Holy Orders

The Sacrament of Holy Orders

Holy Orders is the sacrament through which the mission entrusted by Christ to his apostles continues to be exercised in the Church until the end of time: thus it is the sacrament of apostolic ministry. It includes three degrees: episcopate, presbyterate, and diaconate.

Catechism of the Catholic Church #1536

The whole Church is a priestly people. Through Baptism all the faithful share in the priesthood of Christ. This participation is called the “common priesthood of the faithful.” Based on this common priesthood and ordered to its service, there exists another participation in the mission of Christ: the ministry conferred by the sacrament of Holy Orders, where the task is to serve in the name and in the person of Christ the Head in the midst of the community.

The ministerial priesthood differs in essence from the common priesthood of the faithful because it confers a sacred power for the service of the faithful. The ordained ministers exercise their service for the People of God by teaching (munus docendi), divine worship (munus liturgicum) and pastoral governance (munus regendi).

Since the beginning, the ordained ministry has been conferred and exercised in three degrees: that of bishops, that of presbyters, and that of deacons. The ministries conferred by ordination are irreplaceable for the organic structure of the Church: without the bishop, presbyters, and deacons, one cannot speak of the Church (cf. St. Ignatius of Antioch, Ad Trall. 3,1).

-- REQUIRED TASKS --
A: Please check whether each statement agrees with the text on Holy Orders, answering yes or no and quoting the words from that text that decide it: (i) Holy Orders has three degrees: episcopate, presbyterate, and diaconate. (ii) Through Baptism, only ordained ministers share in the priesthood of Christ. (iii) The ministerial priesthood differs from the common priesthood of the faithful only in degree.
B: Extend the text on Holy Orders with new material that picks up right after its final sentence.

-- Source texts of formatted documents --
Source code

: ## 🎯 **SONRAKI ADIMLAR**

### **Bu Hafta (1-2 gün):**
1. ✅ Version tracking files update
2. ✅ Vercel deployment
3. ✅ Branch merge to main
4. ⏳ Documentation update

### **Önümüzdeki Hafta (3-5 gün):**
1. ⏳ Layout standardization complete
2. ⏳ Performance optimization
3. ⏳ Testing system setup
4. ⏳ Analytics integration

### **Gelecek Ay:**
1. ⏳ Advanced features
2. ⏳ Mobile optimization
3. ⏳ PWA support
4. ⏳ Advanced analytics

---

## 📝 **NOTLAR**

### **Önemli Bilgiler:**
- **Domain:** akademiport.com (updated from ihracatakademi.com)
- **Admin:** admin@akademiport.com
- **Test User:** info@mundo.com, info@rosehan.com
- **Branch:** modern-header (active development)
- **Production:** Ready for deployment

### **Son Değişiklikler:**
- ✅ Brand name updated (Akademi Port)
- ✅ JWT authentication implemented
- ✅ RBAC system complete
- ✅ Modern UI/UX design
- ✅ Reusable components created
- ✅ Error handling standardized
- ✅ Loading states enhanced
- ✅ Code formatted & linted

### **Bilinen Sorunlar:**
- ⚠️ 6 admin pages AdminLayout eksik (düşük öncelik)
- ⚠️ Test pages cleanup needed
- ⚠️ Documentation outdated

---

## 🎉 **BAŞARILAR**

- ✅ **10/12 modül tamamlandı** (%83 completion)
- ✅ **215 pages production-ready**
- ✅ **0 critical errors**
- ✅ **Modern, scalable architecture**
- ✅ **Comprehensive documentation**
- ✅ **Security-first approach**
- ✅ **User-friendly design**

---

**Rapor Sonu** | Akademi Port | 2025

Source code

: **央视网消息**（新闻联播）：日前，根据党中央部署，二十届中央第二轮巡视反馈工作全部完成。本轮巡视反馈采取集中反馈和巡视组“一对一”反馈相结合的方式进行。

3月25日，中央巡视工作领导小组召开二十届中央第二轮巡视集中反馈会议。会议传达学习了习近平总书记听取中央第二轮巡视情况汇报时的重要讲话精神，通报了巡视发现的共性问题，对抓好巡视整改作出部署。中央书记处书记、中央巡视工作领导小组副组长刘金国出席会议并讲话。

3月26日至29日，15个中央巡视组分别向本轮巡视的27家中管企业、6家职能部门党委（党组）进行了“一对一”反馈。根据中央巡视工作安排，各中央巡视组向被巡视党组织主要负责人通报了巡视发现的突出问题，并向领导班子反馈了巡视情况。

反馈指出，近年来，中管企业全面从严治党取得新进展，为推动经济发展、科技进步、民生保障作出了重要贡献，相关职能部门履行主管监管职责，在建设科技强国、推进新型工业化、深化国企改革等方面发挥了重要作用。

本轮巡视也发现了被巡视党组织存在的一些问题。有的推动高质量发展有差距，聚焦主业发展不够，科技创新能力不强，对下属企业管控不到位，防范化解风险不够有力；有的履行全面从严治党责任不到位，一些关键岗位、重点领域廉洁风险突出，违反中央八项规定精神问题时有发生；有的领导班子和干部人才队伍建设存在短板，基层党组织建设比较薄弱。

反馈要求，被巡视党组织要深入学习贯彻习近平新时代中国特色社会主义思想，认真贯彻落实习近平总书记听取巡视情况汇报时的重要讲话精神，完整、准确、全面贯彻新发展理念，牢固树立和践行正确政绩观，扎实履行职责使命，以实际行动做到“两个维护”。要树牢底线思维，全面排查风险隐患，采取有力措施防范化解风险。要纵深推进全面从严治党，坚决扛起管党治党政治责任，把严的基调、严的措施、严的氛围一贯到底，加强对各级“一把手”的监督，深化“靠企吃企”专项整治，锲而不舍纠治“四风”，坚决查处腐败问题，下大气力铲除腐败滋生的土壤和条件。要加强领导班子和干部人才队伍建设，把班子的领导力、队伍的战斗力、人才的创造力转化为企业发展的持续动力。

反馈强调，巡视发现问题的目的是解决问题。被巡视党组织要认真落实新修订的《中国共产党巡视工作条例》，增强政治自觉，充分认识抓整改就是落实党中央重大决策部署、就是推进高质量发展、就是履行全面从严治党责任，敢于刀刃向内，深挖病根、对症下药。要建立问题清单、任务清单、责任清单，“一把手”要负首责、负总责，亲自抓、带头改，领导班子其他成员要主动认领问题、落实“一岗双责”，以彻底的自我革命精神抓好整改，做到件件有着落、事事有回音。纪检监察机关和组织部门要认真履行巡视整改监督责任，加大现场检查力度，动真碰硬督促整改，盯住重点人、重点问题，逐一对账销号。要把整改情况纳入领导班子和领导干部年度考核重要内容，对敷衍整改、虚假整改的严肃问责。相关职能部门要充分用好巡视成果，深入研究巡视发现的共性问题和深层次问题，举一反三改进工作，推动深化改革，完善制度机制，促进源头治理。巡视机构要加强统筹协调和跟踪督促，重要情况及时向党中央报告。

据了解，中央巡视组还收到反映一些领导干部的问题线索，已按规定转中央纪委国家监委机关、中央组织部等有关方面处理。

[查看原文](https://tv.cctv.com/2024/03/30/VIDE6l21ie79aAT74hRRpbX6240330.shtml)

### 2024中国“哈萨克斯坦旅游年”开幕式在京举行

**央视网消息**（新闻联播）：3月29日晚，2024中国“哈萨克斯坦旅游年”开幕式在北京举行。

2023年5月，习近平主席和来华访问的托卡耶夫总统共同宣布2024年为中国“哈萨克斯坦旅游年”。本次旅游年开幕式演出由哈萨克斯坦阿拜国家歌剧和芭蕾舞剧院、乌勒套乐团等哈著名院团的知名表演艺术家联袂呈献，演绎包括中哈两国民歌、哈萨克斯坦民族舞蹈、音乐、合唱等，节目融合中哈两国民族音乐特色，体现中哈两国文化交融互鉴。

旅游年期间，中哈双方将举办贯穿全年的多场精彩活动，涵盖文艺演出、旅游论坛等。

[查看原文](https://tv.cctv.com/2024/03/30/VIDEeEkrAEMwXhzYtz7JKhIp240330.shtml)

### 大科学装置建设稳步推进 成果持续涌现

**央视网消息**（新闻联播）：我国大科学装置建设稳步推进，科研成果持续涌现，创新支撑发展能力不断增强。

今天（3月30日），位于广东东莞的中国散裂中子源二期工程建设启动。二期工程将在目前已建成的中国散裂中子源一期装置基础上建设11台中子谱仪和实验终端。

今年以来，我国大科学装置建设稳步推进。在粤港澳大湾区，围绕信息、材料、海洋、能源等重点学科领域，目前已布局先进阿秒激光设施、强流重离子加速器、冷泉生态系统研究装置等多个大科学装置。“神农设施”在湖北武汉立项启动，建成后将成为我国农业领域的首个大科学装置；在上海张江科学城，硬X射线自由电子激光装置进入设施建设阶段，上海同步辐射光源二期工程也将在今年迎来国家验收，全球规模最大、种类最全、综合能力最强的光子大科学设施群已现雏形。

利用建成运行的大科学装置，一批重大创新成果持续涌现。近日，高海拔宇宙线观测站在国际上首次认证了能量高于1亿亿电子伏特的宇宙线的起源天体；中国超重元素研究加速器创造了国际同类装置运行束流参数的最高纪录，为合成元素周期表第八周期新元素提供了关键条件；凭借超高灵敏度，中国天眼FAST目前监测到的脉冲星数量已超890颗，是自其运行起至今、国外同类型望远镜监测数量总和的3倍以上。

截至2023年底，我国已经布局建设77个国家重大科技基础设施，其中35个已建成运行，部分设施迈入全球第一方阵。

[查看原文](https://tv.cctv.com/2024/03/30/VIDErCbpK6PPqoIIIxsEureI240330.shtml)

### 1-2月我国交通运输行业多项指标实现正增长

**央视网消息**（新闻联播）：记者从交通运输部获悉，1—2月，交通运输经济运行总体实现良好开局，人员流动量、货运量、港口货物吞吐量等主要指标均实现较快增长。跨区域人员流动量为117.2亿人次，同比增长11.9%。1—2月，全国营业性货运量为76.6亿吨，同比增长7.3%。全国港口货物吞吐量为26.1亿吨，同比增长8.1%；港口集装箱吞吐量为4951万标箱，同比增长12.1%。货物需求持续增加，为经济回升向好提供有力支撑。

-- EXPECTED RESULTS --
A:
(i) Yes: "It includes three degrees: episcopate, presbyterate, and diaconate."
(ii) No: "Through Baptism all the faithful share in the priesthood of Christ."
(iii) No: "The ministerial priesthood differs in essence from the common priesthood of the faithful"

B:
The bishop receives the fullness of the sacrament of Holy Orders, which integrates him into the episcopal college and makes him the visible head of the particular Church entrusted to him. As successors of the apostles and members of the college, the bishops share in the apostolic responsibility and mission of the whole Church under the authority of the Pope, successor of St. Peter.

Priests are united with the bishops in sacerdotal dignity and at the same time depend on them in the exercise of their pastoral functions; they are called to be the bishops’ prudent co-workers. They form around their bishop the presbyterium which bears responsibility with him for the particular Church. They receive from the bishop the charge of a parish community or a determinate ecclesial office.

Deacons are ministers ordained for tasks of service of the Church; they do not receive the ministerial priesthood, but ordination confers on them important functions in the ministry of the word, divine worship, pastoral governance, and the service of charity, tasks which they must carry out under the pastoral authority of their bishop.

Catechism of the Catholic Church #1591-1596

Here at the Cathedral of St. Mary, every Thursday – the day of the Eucharist, Priesthood and Mandatum – we pray for vocations to the priesthood and for our seminarians, deacons, priests and bishops.

The Cathedral of St. Mary is the place where Ordinations to the Order of Deacon, Priest and Bishop are celebrated for the Archdiocese of Miami.

The Priesthood

The ministerial priesthood differs in essence from the common priesthood of the faithful because it confers a sacred power for the service of the faithful. The ordained ministers exercise their service for the People of God by teaching (munus docendi), divine worship (munus liturgicum) and pastoral governance (munus regendi).

Catechism of the Catholic Church #1592

Words of Pope St. John Paul II on the Vocation of the Priesthood

Your wish to become a priest, or at least your wish to discover if you are being called to be one.  And so the question is a serious one, because you have to prepare thoroughly, with clear intentions and an austere formation.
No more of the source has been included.